そこでは、少し不思議でとりとめもない雑談が繰り広げられていた。
「夜が続けばいいのに」と、僕が言う。独り言のつもりだった。
「そうだね。特に、今日はキレイな満月だって」
天使はキョロキョロと、空の方を見上げた。天使は、今日も落ち着きがなく、忙しない。純白の羽が壁に当たり、コツンと小刻みに音を立てた。それは、壊れた時計の秒針みたいに夜を打ち破り、僕にざわめきと安らぎを与えていた。

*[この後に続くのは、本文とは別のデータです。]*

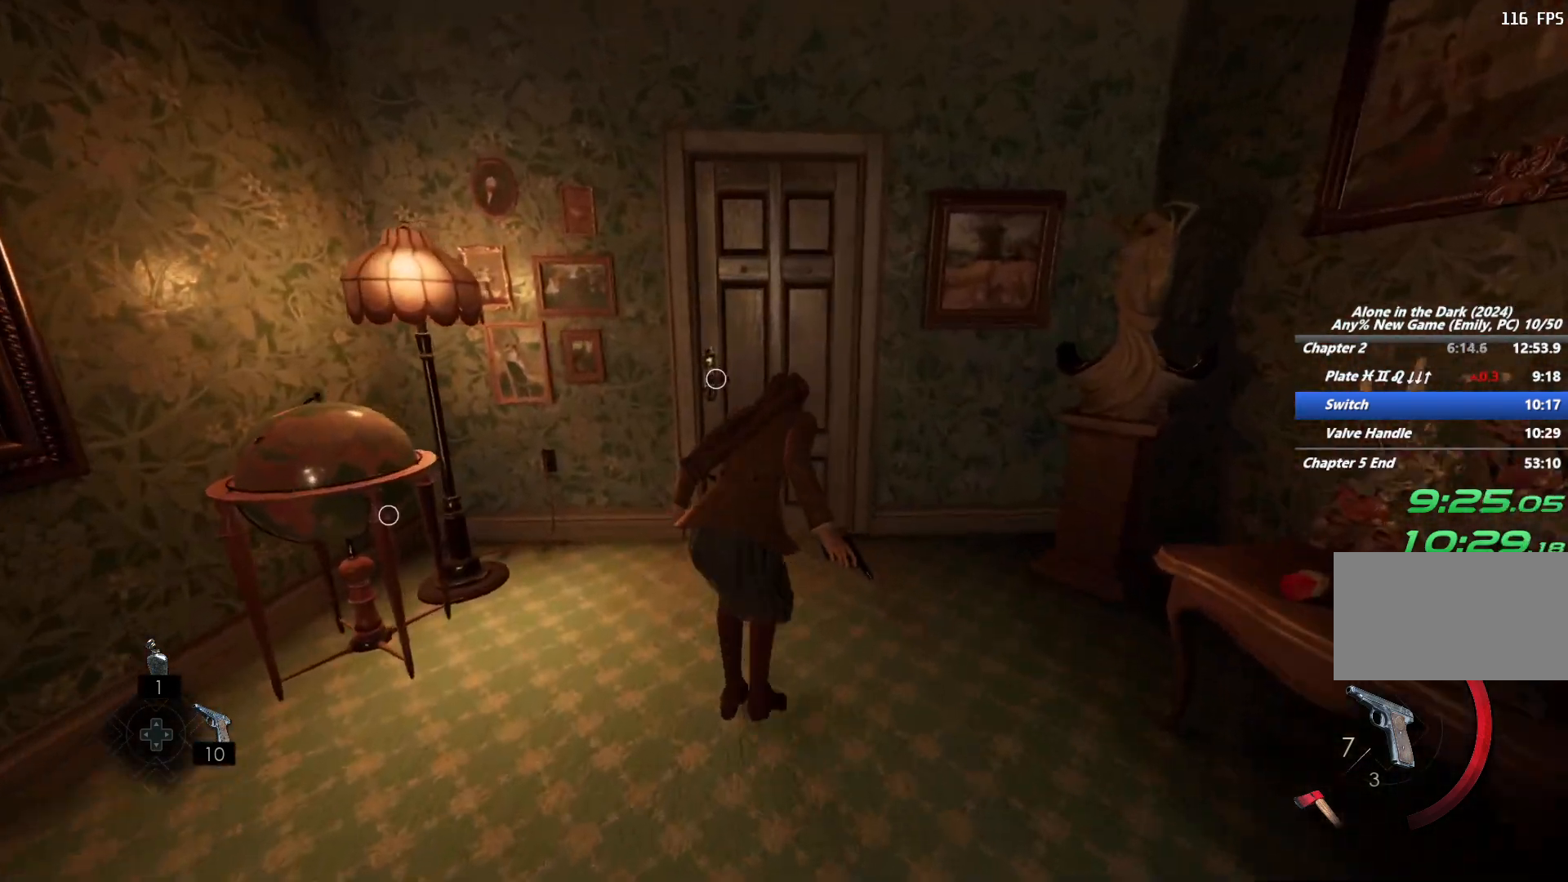
{"keys": [], "mouse": [], "events": [[233, "e", "down"], [333, "e", "up"], [333, "w", "up"], [350, "shift", "up"], [417, "e", "down"], [500, "e", "up"]]}
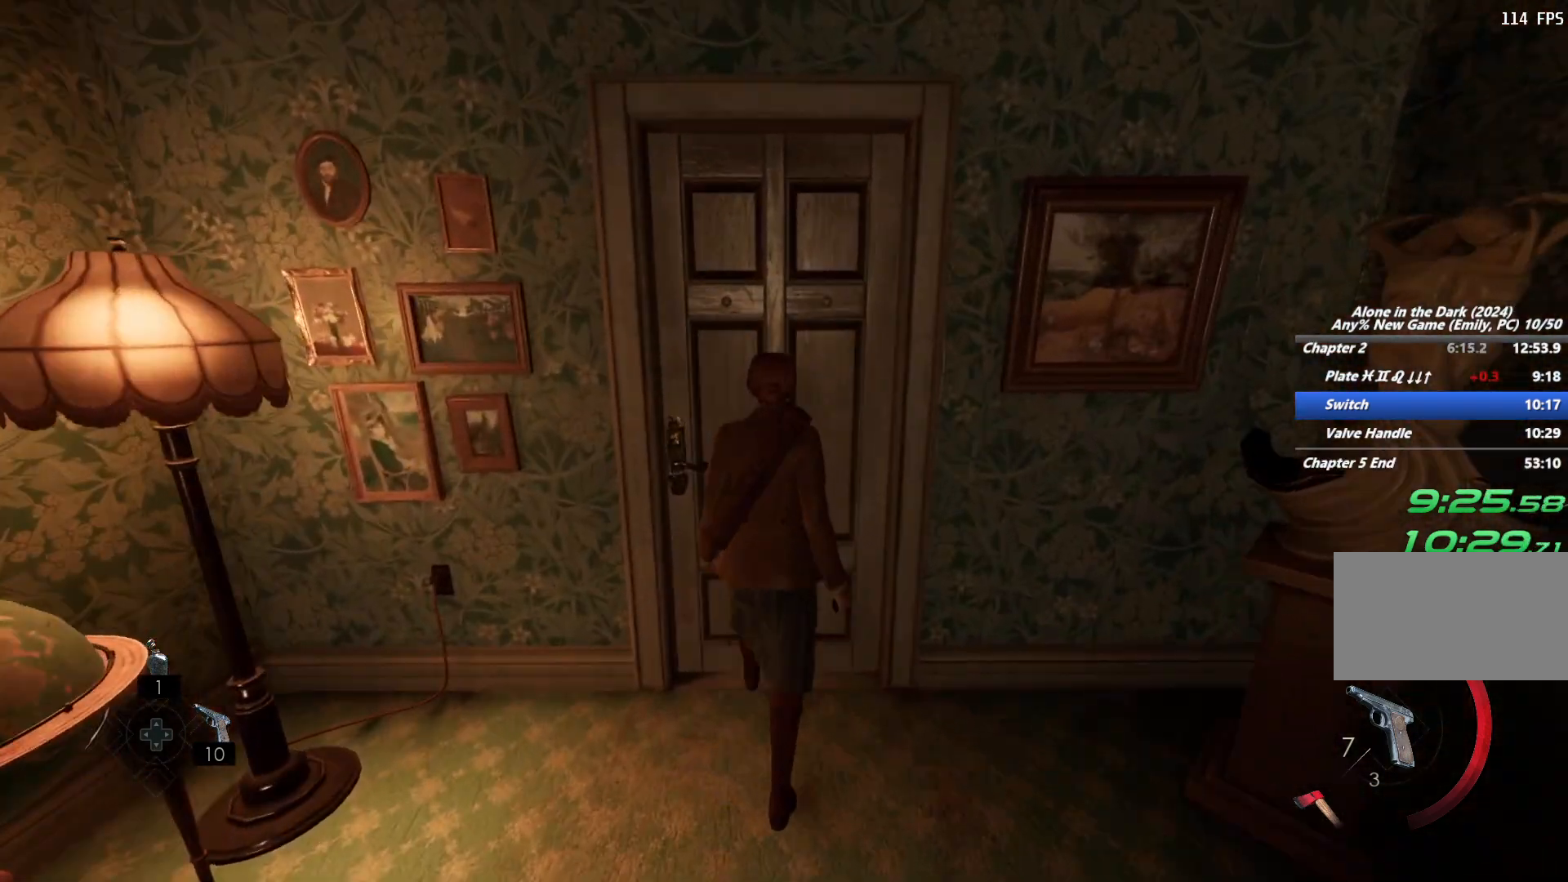
{"keys": [], "mouse": [], "events": [[83, "e", "down"], [167, "e", "up"], [267, "e", "down"], [367, "e", "up"]]}
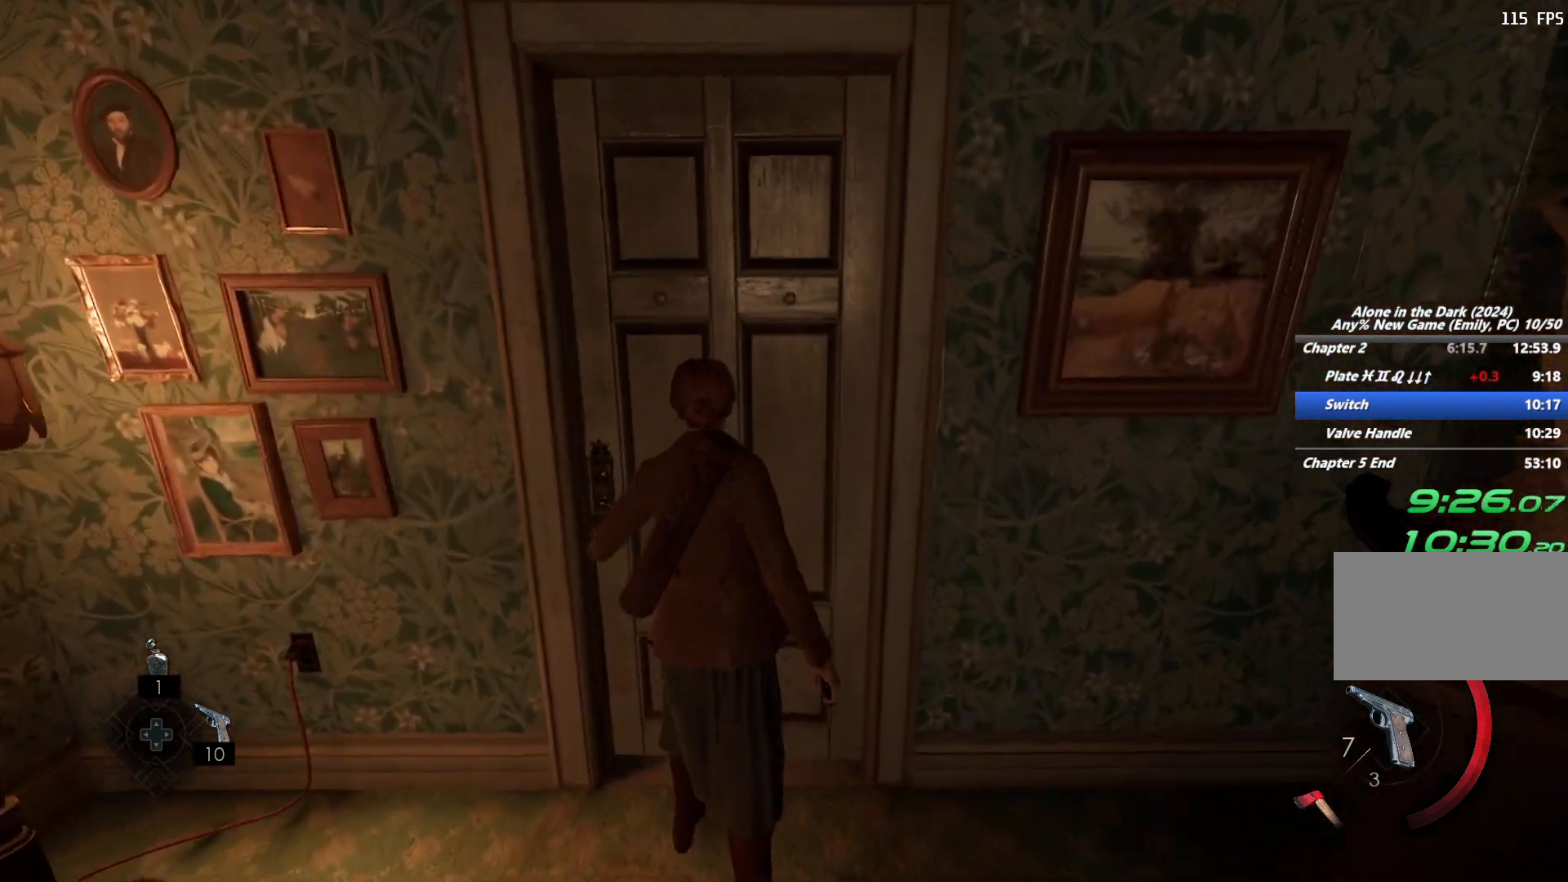
{"keys": ["w"], "mouse": [], "events": [[500, "w", "down"]]}
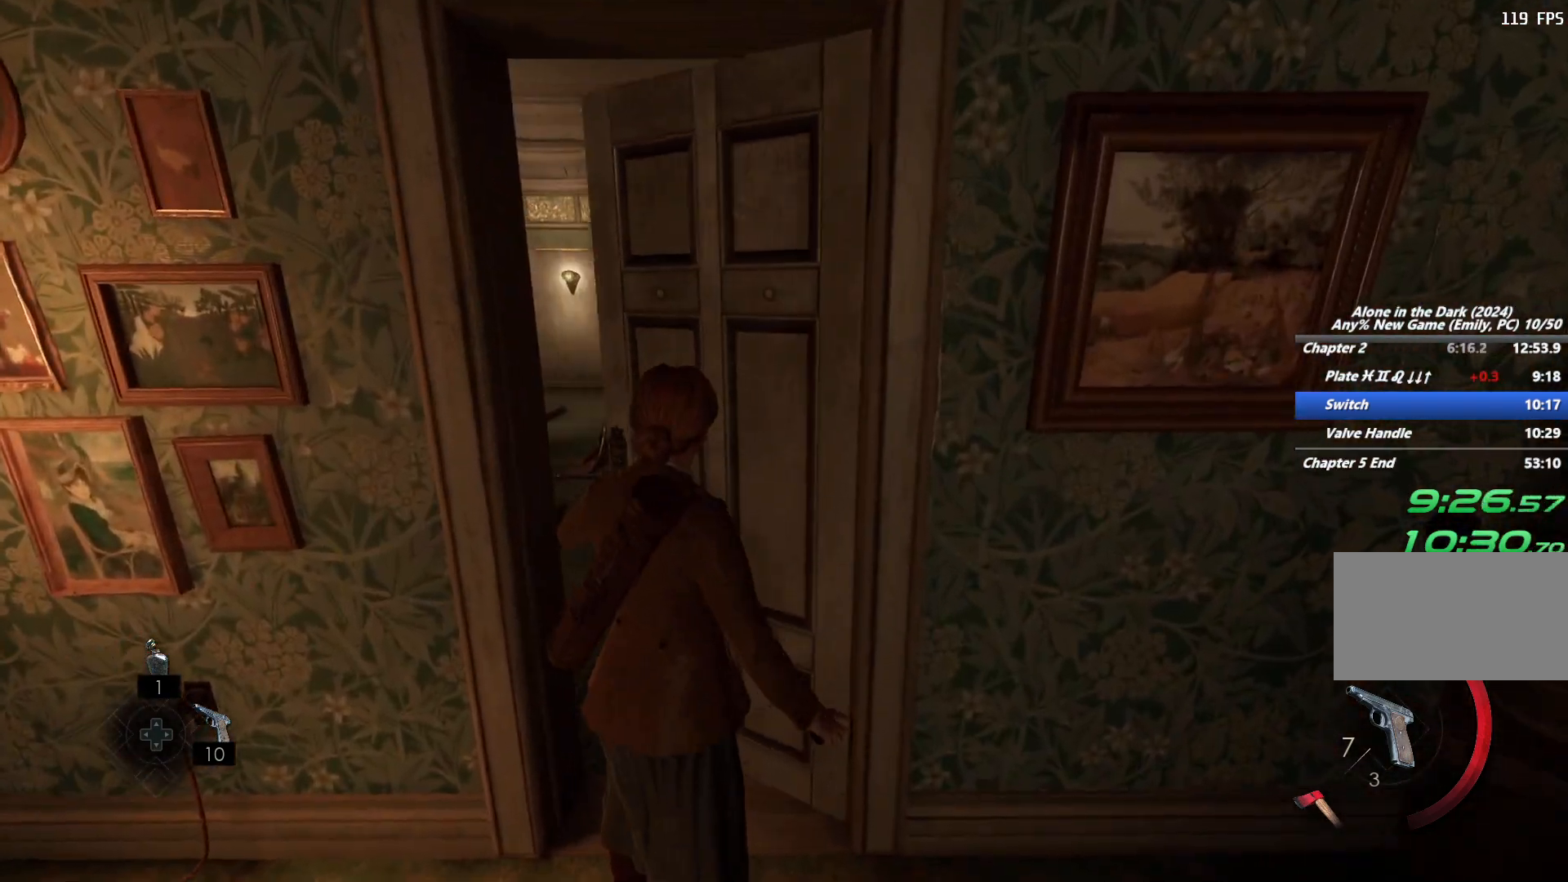
{"keys": ["shift", "w"], "mouse": [], "events": [[67, "shift", "down"]]}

「見て、あそこだ。東の方。ルーダ、はやくはやく。雲がかかちゃうよ」
その甲高い声に、僕はくるりと首を動かした。腕を上げた拍子に、天使の手が今度は煤けたパイプにぶつかる。この密会の地は、天使にはいささか狭すぎるようだった。
「こんなに、キレイなまんまるを見たことないや」
「一度も?」
天使が興奮を宙ぶらりんにしたまま、勢いよく頷いた。
「新月の時に来たから」
そうかと、僕は思った。天使がきてから、まだ一月も経っていないのだ。
「月のどこがキレイなの?」
天使の熱のこもり方に押されて、そんなくだらない質問をした。まともに月をみたのはいつぶりだろうか?
「ルーダに会う前、俺は色んなものを見て来たんだ。観覧車やおおっきいビルやタワークレーンや、どこまでも続く海」と、天使は遠い目をしていう。「全部、キラキラ光り輝いて、手には届かないほどクールだった。けどね……、お月様はなんか違うの」
うっとりと、天使は唇のあたりを舌で軽く舐める。
幕張あたりでも、飛んできたのか。海と埋立地、黒い影ばかりで、僕はあそこが苦手だ。
悦楽に浸る若者の顔で、天使は月を見つめ続けた。いつもはそばを離れないのに、今夜は僕にそっぽをむいて黙っている。今日の天使は、ちょっとおかしい。
「そういえば、お前っていくつなんだ」
今さっき、思いついたようなセリフが沈黙を破る。それは、脳内の脚本通りのセリフだった。が、ト書きには気だるげな調子でと、記したはずなのに、気張り過ぎたせいで、予想よりも声が大きい。